I followed instructions on another website and got Malwarebyte's anti malware. I used that
to scan and remove alot of the virus's/trojans. When i start my computer up the System Security thing doesn't
come up anymore. But i can hear alot of random clicks and then random voices popping up. When i go to my processes
it shows that 3 - 4 Internet explorer processes are running. I will end them all, but in 10 minutes they're all back up again.
What can i do about this? This means i've only removed half of the virus?

EDIT: NVM, i started my own post.

Last edited by mitam101 on 13th July 2009, 3:40 am; edited 1 time in total (Reason for editing : started my own thread)

I see that you are running BitComet.
P2P(Peer to peer) applications are designed to help you easily share and distribute files between you and a group of people. But they can also be used to distribute malware, and thus are not considered safe.
The removal of these programs is optional, but highly recommended.

Go to Start > Control Panel > Add/Remove Programs and remove the following programs.

Adobe Reader 7.0.9
BitComet 0.68
J2SE Runtime Environment 5.0 Update 6
Java 2 Runtime Environment, SE v1.4.2_05
Java(TM) SE Runtime Environment 6 Update 1

How is the machine running now?

My machine seems to be running great. You rock!
I still see a System Security 2009 file in the System Configuration Utility at startup. I have it unchecked and the System Configuration Utility gives me a popup letting me know so at startup. It says it is starting in a modified mode due to the unchecked file.
I'm guessing if I say to start it in a normal mode it would then include the System Security 2009 file. I would like to get rid of that file so I can start Windows in the normal mode.

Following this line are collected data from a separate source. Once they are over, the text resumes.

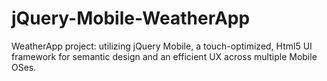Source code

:jQuery-Mobile-WeatherApp
========================

WeatherApp project: utilizing jQuery Mobile, a touch-optimized, Html5 UI framework for semantic design and an efficient UX across multiple Mobile OSes.
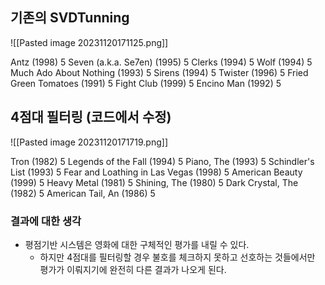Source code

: ## 기존의 SVDTunning
![[Pasted image 20231120171125.png]]

Antz (1998) 5
Seven (a.k.a. Se7en) (1995) 5
Clerks (1994) 5
Wolf (1994) 5
Much Ado About Nothing (1993) 5
Sirens (1994) 5
Twister (1996) 5
Fried Green Tomatoes (1991) 5
Fight Club (1999) 5
Encino Man (1992) 5

## 4점대 필터링 (코드에서 수정)
![[Pasted image 20231120171719.png]]

Tron (1982) 5
Legends of the Fall (1994) 5
Piano, The (1993) 5
Schindler's List (1993) 5
Fear and Loathing in Las Vegas (1998) 5
American Beauty (1999) 5
Heavy Metal (1981) 5
Shining, The (1980) 5
Dark Crystal, The (1982) 5
American Tail, An (1986) 5

### 결과에 대한 생각
- 평점기반 시스템은 영화에 대한 구체적인 평가를 내릴 수 있다.
	- 하지만 4점대를 필터링할 경우 불호를 체크하지 못하고 선호하는 것들에서만 평가가 이뤄지기에 완전히 다른 결과가 나오게 된다.


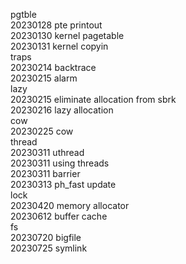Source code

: pgtble  
20230128 pte printout   
20230130 kernel pagetable  
20230131 kernel copyin  
traps  
20230214 backtrace  
20230215 alarm  
lazy  
20230215 eliminate allocation from sbrk  
20230216 lazy allocation  
cow  
20230225 cow  
thread  
20230311 uthread  
20230311 using threads  
20230311 barrier  
20230313 ph_fast update  
lock  
20230420 memory allocator  
20230612 buffer cache  
fs  
20230720 bigfile  
20230725 symlink  
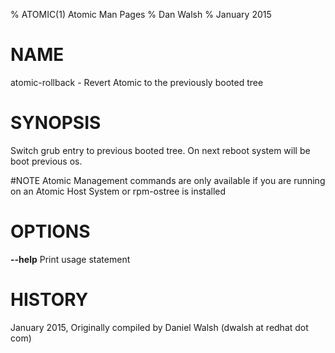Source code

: % ATOMIC(1) Atomic Man Pages
% Dan Walsh
% January 2015
# NAME
atomic-rollback - Revert Atomic to the previously booted tree

# SYNOPSIS
Switch grub entry to previous booted tree.  On next reboot system will be
boot previous os.

#NOTE
Atomic Management commands are only available if you are running on an Atomic Host System or rpm-ostree is installed

# OPTIONS
**--help**
  Print usage statement

# HISTORY
January 2015, Originally compiled by Daniel Walsh (dwalsh at redhat dot com)
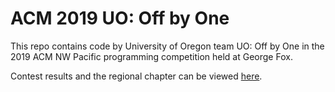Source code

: # ACM 2019 UO: Off by One

This repo contains code by University of Oregon team UO: Off by One in the 2019 ACM NW Pacific programming competition held at George Fox.

Contest results and the regional chapter can be viewed [here](http://acmicpc-pacnw.org/).
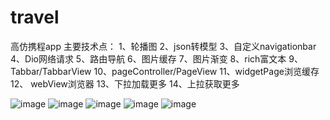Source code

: # travel
高仿携程app 
主要技术点：
1、轮播图
2、json转模型
3、自定义navigationbar
4、Dio网络请求
5、路由导航
6、图片缓存
7、图片渐变
8、rich富文本
9、Tabbar/TabbarView
10、pageController/PageView
11、widgetPage浏览缓存
12、 webView浏览器
13、下拉加载更多
14、上拉获取更多

![image](https://upload-images.jianshu.io/upload_images/5898962-5c8da57fd8271f7f.png?imageMogr2/auto-orient/strip)
![image](https://upload-images.jianshu.io/upload_images/5898962-233d0ffb07ef5c3f.png?imageMogr2/auto-orient/strip)
![image](https://upload-images.jianshu.io/upload_images/5898962-dd0a0ba03fb17bf4.png?imageMogr2/auto-orient/strip)
![image](https://upload-images.jianshu.io/upload_images/5898962-39b5afc9929c12cc.png?imageMogr2/auto-orient/strip)
![image](https://upload-images.jianshu.io/upload_images/5898962-b7041d97abfa6955.png?imageMogr2/auto-orient/strip)

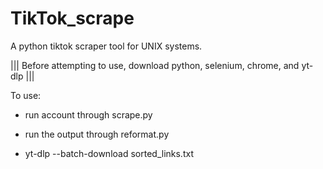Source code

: # TikTok_scrape
A python tiktok scraper tool for UNIX systems. 

||| Before attempting to use, download python, selenium, chrome, and yt-dlp |||



To use:

- run account through scrape.py 

- run the output through reformat.py

- yt-dlp --batch-download sorted_links.txt
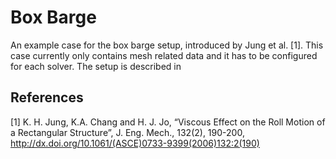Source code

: Box Barge
===============

An example case for the box barge setup, introduced by Jung et al. [1].
This case currently only contains mesh related data and it has to be configured for each solver.
The setup is described in 

## References
[1] K. H. Jung, K.A. Chang and H. J. Jo, “Viscous Effect on the Roll Motion of a Rectangular Structure”, J. Eng. Mech., 132(2), 190-200, http://dx.doi.org/10.1061/(ASCE)0733-9399(2006)132:2(190)

[blog]: http://bit.ly/1kgjQES
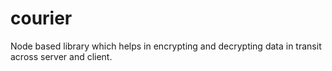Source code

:# courier
Node based library which helps in encrypting and decrypting data in transit across server and client.
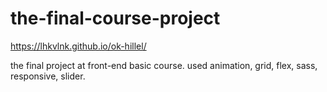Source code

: # the-final-course-project

https://lhkvlnk.github.io/ok-hillel/

the final project at front-end basic course.
used animation, grid, flex, sass, responsive, slider.
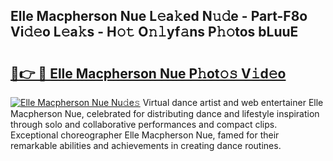 ## Elle Macpherson Nue L𝚎a𝚔ed N𝚞𝚍e - Part-F8o Vi𝚍𝚎o L𝚎a𝚔s - H𝚘𝚝 O𝚗𝚕yf𝚊ns P𝚑𝚘tos bLuuE

# <h2><a href="http://kf65ub7.oniu.top/?m=Elle+Macpherson+Nue">🔗👉 🔴 Elle Macpherson Nue P𝚑ot𝚘𝚜 V𝚒d𝚎o</a></h2>

[![Elle Macpherson Nue Nu𝚍e𝚜](https://i.imgur.com/0qMVB7G.gif)](http://kf65ub7.oniu.top/?m=Elle+Macpherson+Nue)
Virtual dance artist and web entertainer Elle Macpherson Nue, celebrated for distributing dance and lifestyle inspiration through solo and collaborative performances and compact clips. Exceptional choreographer Elle Macpherson Nue, famed for their remarkable abilities and achievements in creating dance routines.  
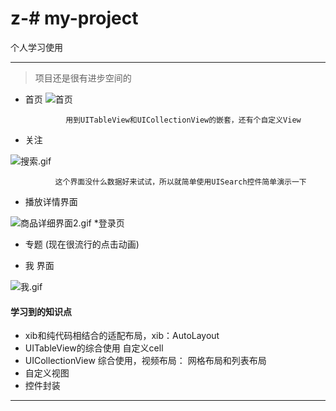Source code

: # z-# my-project
个人学习使用
***
> 项目还是很有进步空间的


* 首页
 ![首页]()

               用到UITableView和UICollectionView的嵌套，还有个自定义View

* 关注

![搜索.gif](https://github.com/zyfname/z-/blob/master/Simulator%20Screen%20Shot%202018年1月27日%20上午10.26.58.png)

              这个界面没什么数据好来试试，所以就简单使用UISearch控件简单演示一下



* 播放详情界面


![商品详细界面2.gif](http://upload-images.jianshu.io/upload_images/651869-7105ba22eb6c21e3.gif?imageMogr2/auto-orient/strip)
*登录页


* 专题 (现在很流行的点击动画)


* 我 界面

![我.gif](http://upload-images.jianshu.io/upload_images/651869-83fcc777f521943e.gif?imageMogr2/auto-orient/strip)
#### 学习到的知识点
*    xib和纯代码相结合的适配布局，xib：AutoLayout 
* UITableView的综合使用 自定义cell
* UICollectionView 综合使用，视频布局： 网格布局和列表布局
* 自定义视图
* 控件封装
***
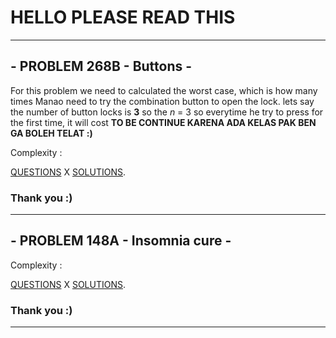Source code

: # HELLO PLEASE READ THIS 
---
## - PROBLEM 268B - Buttons -
  For this problem we need to calculated the worst case, which is how many times Manao need to try the combination button to open the lock.
  lets say the number of button locks is __3__
  so the _n_ = 3
  so everytime he try to press for the first time, it will cost __TO BE CONTINUE KARENA ADA KELAS PAK BEN GA BOLEH TELAT :)__
  
  
  Complexity :
  
[QUESTIONS](http://codeforces.com/contest/268/problem/B)
X
[SOLUTIONS](http://codeforces.com/contest/268/submission/43435603).

### Thank you :)

___
## - PROBLEM 148A - Insomnia cure -

Complexity :
 
[QUESTIONS](http://codeforces.com/contest/148/problem/A)
X
[SOLUTIONS](http://codeforces.com/contest/148/submission/43069552).

### Thank you :)

___
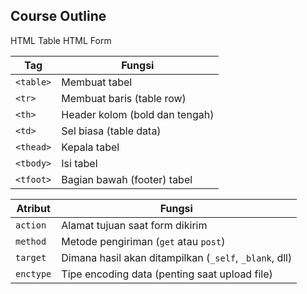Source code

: Course Outline
----------------------
HTML Table
HTML Form


| Tag       | Fungsi                         |
| --------- | ------------------------------ |
| `<table>` | Membuat tabel                  |
| `<tr>`    | Membuat baris (table row)      |
| `<th>`    | Header kolom (bold dan tengah) |
| `<td>`    | Sel biasa (table data)         |
| `<thead>` | Kepala tabel                   |
| `<tbody>` | Isi tabel                      |
| `<tfoot>` | Bagian bawah (footer) tabel    |


| Atribut   | Fungsi                                                 |
| --------- | ------------------------------------------------------ |
| `action`  | Alamat tujuan saat form dikirim                        |
| `method`  | Metode pengiriman (`get` atau `post`)                  |
| `target`  | Dimana hasil akan ditampilkan (`_self`, `_blank`, dll) |
| `enctype` | Tipe encoding data (penting saat upload file)          |
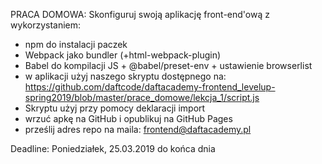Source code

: PRACA DOMOWA: Skonfiguruj swoją aplikację front-end'ową z wykorzystaniem:

- npm do instalacji paczek
- Webpack jako bundler (+html-webpack-plugin)
- Babel do kompilacji JS + @babel/preset-env + ustawienie browserlist
- w aplikacji użyj naszego skryptu dostępnego na: <https://github.com/daftcode/daftacademy-frontend_levelup-spring2019/blob/master/prace_domowe/lekcja_1/script.js>
- Skryptu użyj przy pomocy deklaracji import
- wrzuć apkę na GitHub i opublikuj na GitHub Pages
- prześlij adres repo na maila: [frontend@daftacademy.pl](mailto:frontend@daftacademy.pl)

Deadline: Poniedziałek, 25.03.2019 do końca dnia

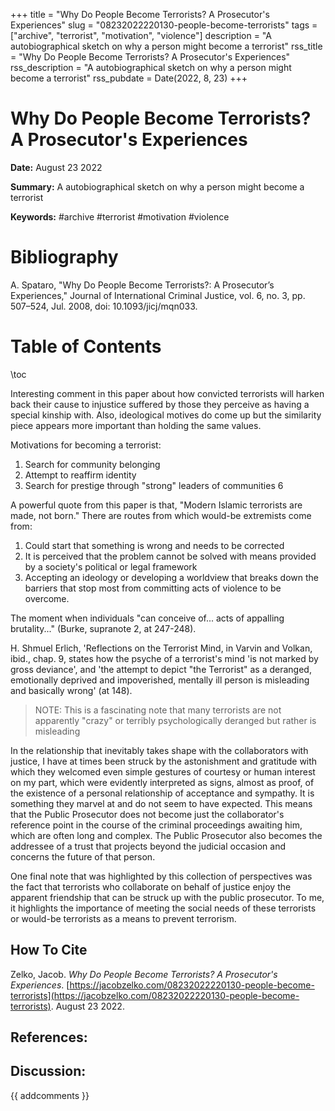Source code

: +++
title = "Why Do People Become Terrorists? A Prosecutor's Experiences"
slug = "08232022220130-people-become-terrorists"
tags = ["archive", "terrorist", "motivation", "violence"]
description = "A autobiographical sketch on why a person might become a terrorist"
rss_title = "Why Do People Become Terrorists? A Prosecutor's Experiences"
rss_description = "A autobiographical sketch on why a person might become a terrorist"
rss_pubdate = Date(2022, 8, 23)
+++



Why Do People Become Terrorists? A Prosecutor's Experiences
=========

**Date:** August 23 2022

**Summary:** A autobiographical sketch on why a person might become a terrorist

**Keywords:** #archive #terrorist #motivation #violence

Bibliography
==========

A. Spataro, "Why Do People Become Terrorists?: A Prosecutor’s Experiences," Journal of International Criminal Justice, vol. 6, no. 3, pp. 507–524, Jul. 2008, doi: 10.1093/jicj/mqn033.

Table of Contents
=========

\toc

Interesting comment in this paper about how convicted terrorists will harken back their cause to injustice suffered by those they perceive as having a special kinship with. Also, ideological motives do come up but the similarity piece appears more important than holding the same values.

Motivations for becoming a terrorist:

1. Search for community belonging
2. Attempt to reaffirm identity
3. Search for prestige through "strong" leaders of communities 6

A powerful quote from this paper is that, "Modern Islamic terrorists are made, not born." There are routes from which would-be extremists come from:

1. Could start that something is wrong and needs to be corrected
2. It is perceived that the problem cannot be solved with means provided by a society's political or legal framework
3. Accepting an ideology or developing a worldview that breaks down the barriers that stop most from committing acts of violence to be overcome.

The moment when individuals "can conceive of... acts of appalling brutality..." (Burke, supranote 2, at 247-248).

H. Shmuel Erlich, 'Reflections on the Terrorist Mind, in Varvin and Volkan, ibid., chap. 9, states how the psyche of a terrorist's mind 'is not marked by gross deviance', and 'the attempt to depict "the Terrorist" as a deranged, emotionally deprived and impoverished, mentally ill person is misleading and basically wrong' (at 148).

> NOTE: This is a fascinating note that many terrorists are not apparently "crazy" or terribly psychologically deranged but rather is misleading


In the relationship that inevitably takes shape with the collaborators with justice, I have at times been struck by the astonishment and gratitude with which they welcomed even simple gestures of courtesy or human interest on my part, which were evidently interpreted as signs, almost as proof, of the existence of a personal relationship of acceptance and sympathy. It is something they marvel at and do not seem to have expected. This means that the Public Prosecutor does not become just the collaborator's reference point in the course of the criminal proceedings awaiting him, which are often long and complex. The Public Prosecutor also becomes the addressee of a trust that projects beyond the judicial occasion and concerns the future of that person.

One final note that was highlighted by this collection of perspectives was the fact that terrorists who collaborate on behalf of justice enjoy the apparent friendship that can be struck up with the public prosecutor. To me, it highlights the importance of meeting the social needs of these terrorists or would-be terrorists as a means to prevent terrorism.
## How To Cite

 Zelko, Jacob. _Why Do People Become Terrorists? A Prosecutor's Experiences_. [https://jacobzelko.com/08232022220130-people-become-terrorists](https://jacobzelko.com/08232022220130-people-become-terrorists). August 23 2022.
## References:
## Discussion: 

{{ addcomments }}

When you use msconfig, it does that, wants to restart before it takes effect.
Just reboot normally and it should be fine.

System is stable. Maybe a little slow. I still see the System Security file in msconfig startup items which makes me a little nervous but if you say it is ok there I am good with it. Anything else I need to do? What would be an appropriate donation? Thanks so much for your timely and appropriate responses. You made my world a better place...

Honestly, the file is dead, just an empty run value, nothing to worry about.
You don't have to donate if you don't want to, but even the smallest amount helps us.